As you state, GPU latency hiding is basically equivalent to hyper threading, just with more threads per core. For example, for a 'generic' modern GPU, you might have:
A "Core" (Apple's term) / "Compute Unit" (AMD) / "Streaming Multiprocessor" (Nvidia) / "Core" (CPU world). This is the basic unit that gets replicated to build smaller/larger GPUs/CPUs
* Each "Core/CU/SM" supports 32-64 waves/simdgroups/warps (amd/apple/nvidia termology), or typically 2 threads (cpu terminology for hyperthreading). ie, this is the unit that has a program counter, and is used to find other work to do when one thread is unavailable. (this blurred on later Nvidia parts with Independent Thread Scheduling.)

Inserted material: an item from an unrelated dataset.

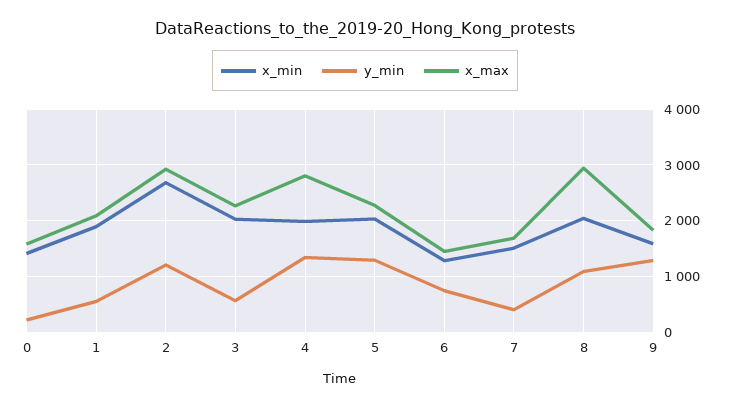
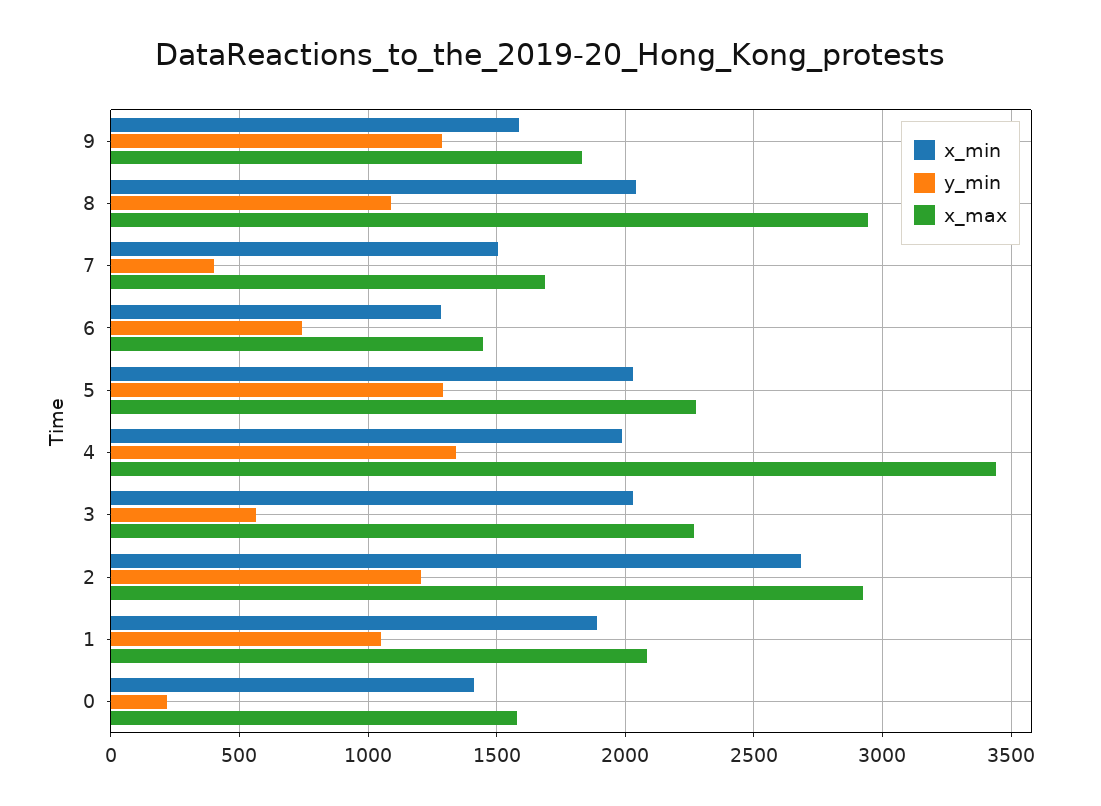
y_min, 1: 600 -> 1050
x_max, 4: 2800 -> 3450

* The instruction set typically has a 'vector width'. 4 for SSE/NEON, 8 for AVX, or typically 32 or 64 for GPUs (but can range from 4 to 128)
* Each Core/CU/SM can execute N vector instructions per cycle (2-4 is common in both CPUs and GPUs). For example, both Apple and Nvidia GPUs have 32-wide vectors and can execute 4 vectors of FP32 FMA/cycle. So 128 FPUs total, or 256 FMAs/cycle Each of these FPUs what Nvidia calls a "Core", which is why their core counts are so high.
In short, the terminology exchange rate is 1 "Apple GPU Core" == 128 "Nvidia GPU Cores", on equivalent GPUs.
I'll leave your first question to the other comment here from frogblast, as I really battled with how to answer it well, given my limited knowledge and being an elbow deep into an analogy, after all. I got a writer's block, and frogblast actually answered something :D
> how akin GPUs "stream multiprocessors"/cores are to CPUs ones at the microarchitectural level?
I'd say, if you want to get a feel for it in a manner directly relevant to recent designs, then reading through [1], [2], subsequent conversation between the two, and documents they reference should scratch that curiosity itch well enough, from the looks of it.
If you want a much more rigorous conversation, I could recommend the GPU portion of one of the lectures from CMU: [3], it's quite great IMO. It may lack a little bit in focus on contemporary design decisions that get actually shipped by tens of millions+ in products today and stray to alternatives a bit. It's the trade-off.
> Are they out-of-order?
Short answer: no.
GPUs may strive to achieve "out of order" by picking out a different warp entirely and making progress there, completely circumventing any register data dependencies and thus any need to track them, achieving a similar end objective in a drastically more area and power efficient manner than a Tomasulo's algorithm would.
For example a 1080 GTX GPU has 20 stream multiprocessors (SM), each containing 128 cores, each of which supports 16 threads.
Meanwhile Apple describes the M1 GPU as having 8 cores, where “each core is split into 16 Execution Units, which each contain eight Arithmetic Logic Units (ALUs). In total, the M1 GPU contains up to 128 Execution units or 1024 ALUs, which Apple says can execute up to 24,576 threads simultaneously and which have a maximum floating point (FP32) performance of 2.6 TFLOPs.”
So one option to get a single number for a rough comparison is to count threads. The 1080 GTX supports 40,960 threads while the M1 supports 24,576 threads.
There’s obviously a lot more to a GPU — for starters, varying clock speeds, ALUs can have different capabilities, memory bandwidth, etc. But at least counting threads gives a better idea of the processing bandwidth than talking about cores.